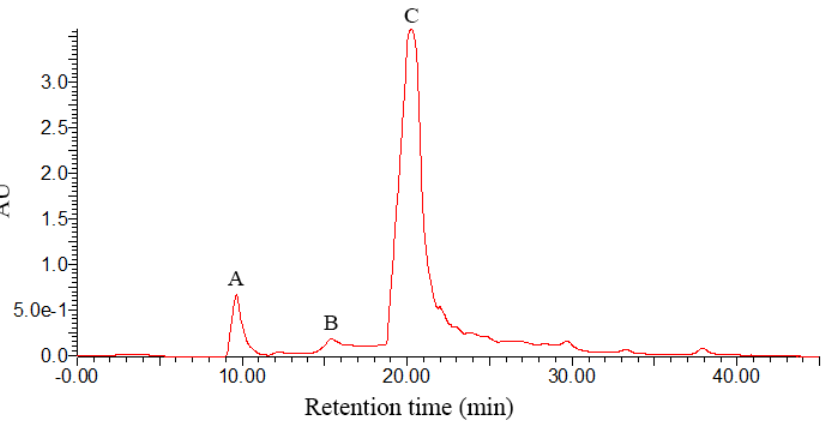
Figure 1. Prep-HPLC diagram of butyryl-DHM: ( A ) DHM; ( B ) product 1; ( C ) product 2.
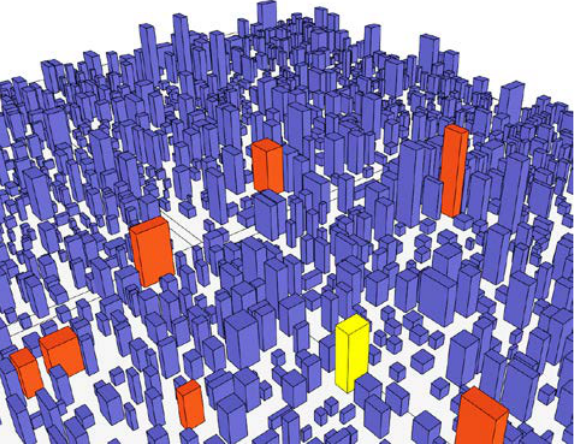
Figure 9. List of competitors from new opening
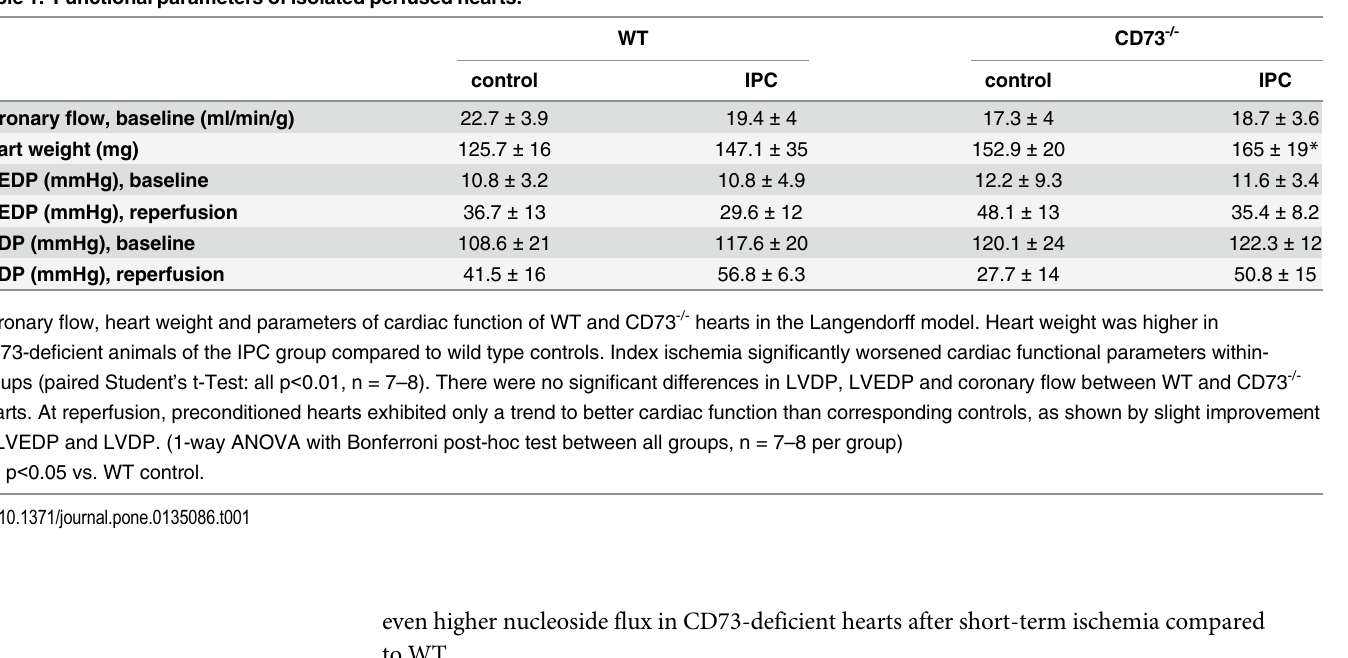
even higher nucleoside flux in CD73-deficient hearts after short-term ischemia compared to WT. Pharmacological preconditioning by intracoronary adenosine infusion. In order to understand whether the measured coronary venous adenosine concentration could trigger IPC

_Problem requirements:_ Please transcribe each line above exactly, but leave the images out.

_Answer area:_
Figure 1. Prep-HPLC diagram of butyryl-DHM: ( A ) DHM; ( B ) product 1; ( C ) product 2.
Figure 9. List of competitors from new opening
even higher nucleoside flux in CD73-deficient hearts after short-term ischemia compared to WT. Pharmacological preconditioning by intracoronary adenosine infusion. In order to understand whether the measured coronary venous adenosine concentration could trigger IPC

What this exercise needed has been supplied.